Some exercise in complex seeing is needed

2012

Wer mit dem Strom schwimmt, hat schon verloren. Wer sich treiben lässt, verpulvert seine Energie. Some exercise in complex seeing is needed zeigt eine Person, die gegen den Strom antaucht und scheinbar nicht vom Fleck kommt. Ein Widerspruch? Mitnichten. Dertnigs Gegen-den-Strom-Schwimmen erzeugt eine energetische Schwingung in der Regelmäßig- und Dauerhaftigkeit, die es vorträgt, aber vor allem ist es Bild gewordenes Antonym zur Bedeutungslosigkeit unwachen Handelns. Ohne jedoch diese Dualität als Grundlage für Sinn, Deutung und Gehalt zu überfordern – solcher Art Ansprüche liegen dieser Arbeit fern. Sie ist auf einen Minimalismus reduziert, der genau dadurch die komplexe Anstrengung der täglichen Arbeit an sich selbst wiedergeben kann. Ganz lapidar wird die Aussage getroffen: Besser gegen den Strom und auf der Stelle treten, das schärft die Konzentration und die Bewegungsabläufe. Und schon sind wir mittendrin im Performativen.
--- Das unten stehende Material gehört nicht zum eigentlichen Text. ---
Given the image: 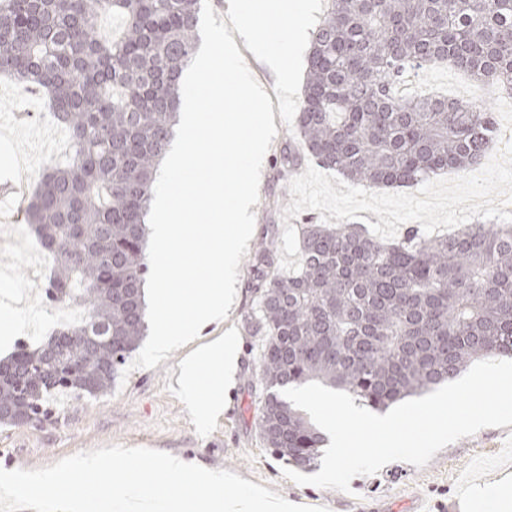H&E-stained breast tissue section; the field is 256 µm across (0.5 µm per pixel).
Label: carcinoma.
<instances>
[{"label": "carcinoma", "instance_id": "1", "mask_svg": "<svg viewBox=\"0 0 512 512\" xmlns=\"http://www.w3.org/2000/svg\"><path fill=\"white\" fill-rule=\"evenodd\" d=\"M200 0H5L0 74L42 88L68 137L67 165L38 178L25 219L56 260L44 299H80L86 322L0 362V424L54 392L98 396L146 331L148 215L175 138ZM121 18L112 41L100 16ZM447 64L512 94V0H330L311 35L297 131L302 150L366 189L477 168L494 112L442 95L401 96L407 73ZM299 270L273 245L257 260L262 339L255 422L264 447L316 465L325 438L275 389L319 382L383 411L512 356V224H472L382 243L357 224H301Z\"/></svg>", "mask_w": 512, "mask_h": 512}]
</instances>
Über die Tonspur offenbart uns Dertnig einen ganz persönlichen Index der Performancegeschichte und damit eine Haltung zu Referenzsystemen. Immer sind sie subjektiv, unterliegen Vorlieben, Wertschätzungen etc. und fügen sich im besten Fall doch zu einem kleinen Kosmos, an dem man teilhaben kann. Ihren alphabetisch gereihten Almanach aus Begriffen, Floskeln, Referenzen – bspw. auf die Suffragetten, Duchamp, den Emma Goldman zugeschriebenen Satz: If I can’t dance, I don’t want to be part of your revolution, der selbst längst wieder Name einer feministischen, kuratorischen, mobilen Plattform wurde, genauso aber auf das eigene kuratorische Wirken – spricht Dertnig in dem ganz bestimmten Rhythmus des Rap und gibt so ihrer Begriffswolke eine weitere Behauptungsrahmung: jene der Probe, des Versuchens als essentielles Moment der Performance. Probe ist auch das Ankämpfen gegen den Verlust des Politischen; Probe ist Dertnigs konstanter Zustand.